● **Instructions for the task**:
Set down the data below without change, skipping the pictures it holds.

● **Information provided**:
■ ■ ■ ■ ■
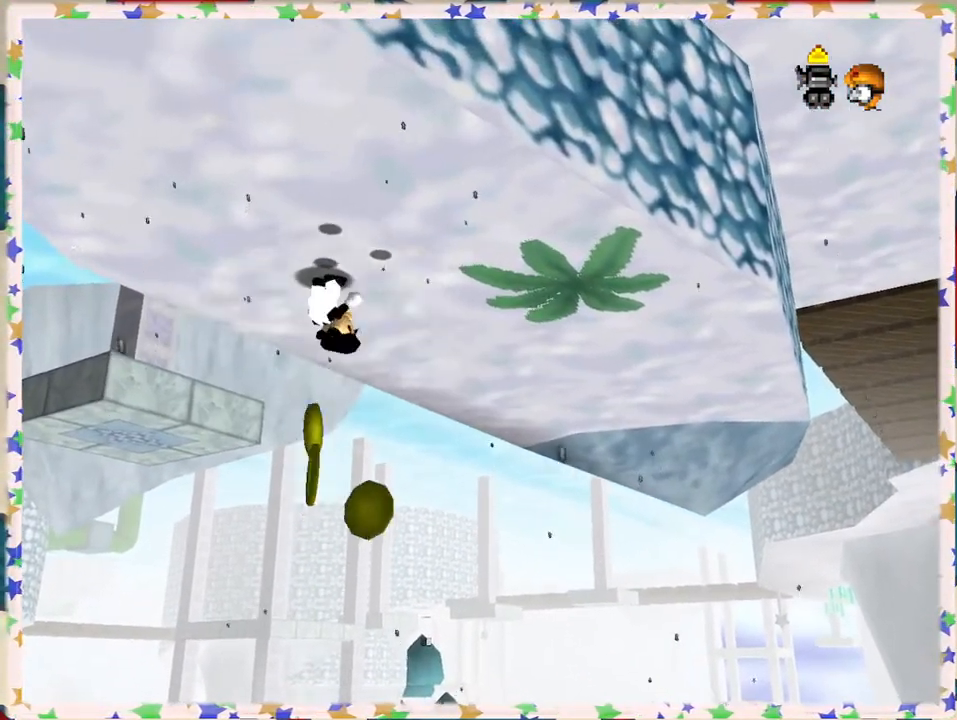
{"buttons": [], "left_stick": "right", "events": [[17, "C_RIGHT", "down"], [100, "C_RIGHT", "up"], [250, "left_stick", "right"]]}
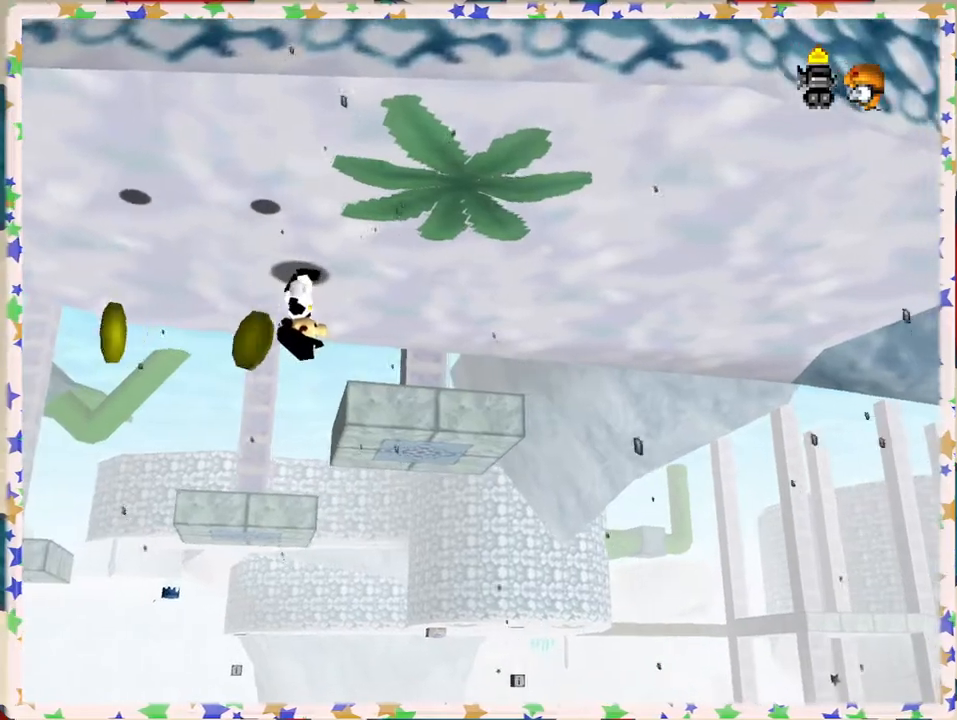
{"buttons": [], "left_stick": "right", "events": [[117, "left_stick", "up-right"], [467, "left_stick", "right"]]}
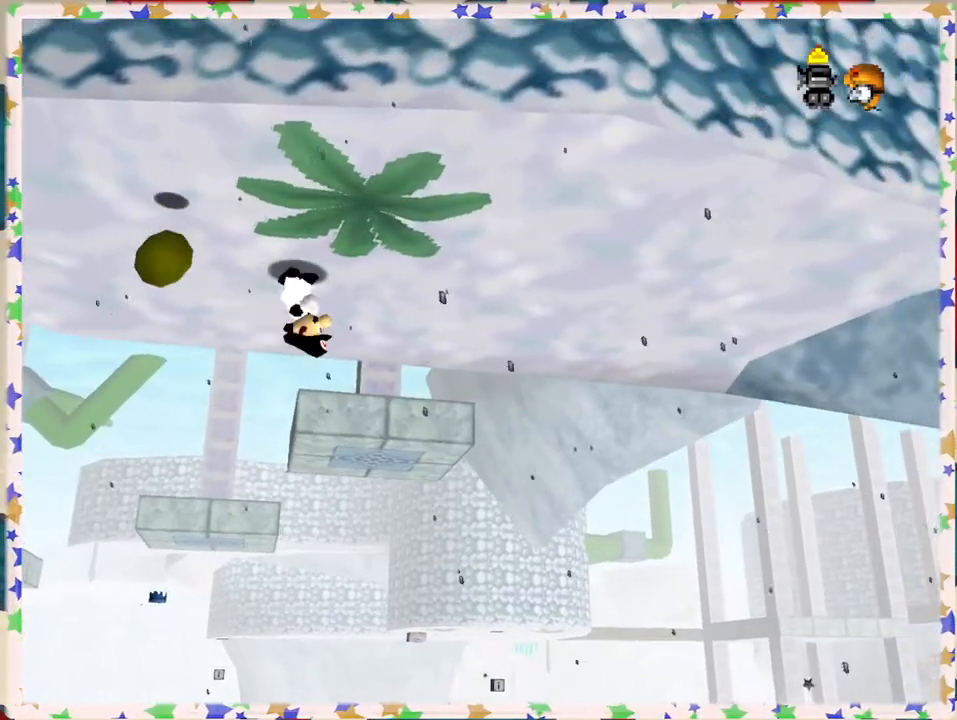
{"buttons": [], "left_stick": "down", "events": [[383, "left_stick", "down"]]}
■ ■ ■ ■ ■
● **Answer space**:
{"buttons": [], "left_stick": "right", "events": [[17, "C_RIGHT", "down"], [100, "C_RIGHT", "up"], [250, "left_stick", "right"]]}
{"buttons": [], "left_stick": "right", "events": [[117, "left_stick", "up-right"], [467, "left_stick", "right"]]}
{"buttons": [], "left_stick": "down", "events": [[383, "left_stick", "down"]]}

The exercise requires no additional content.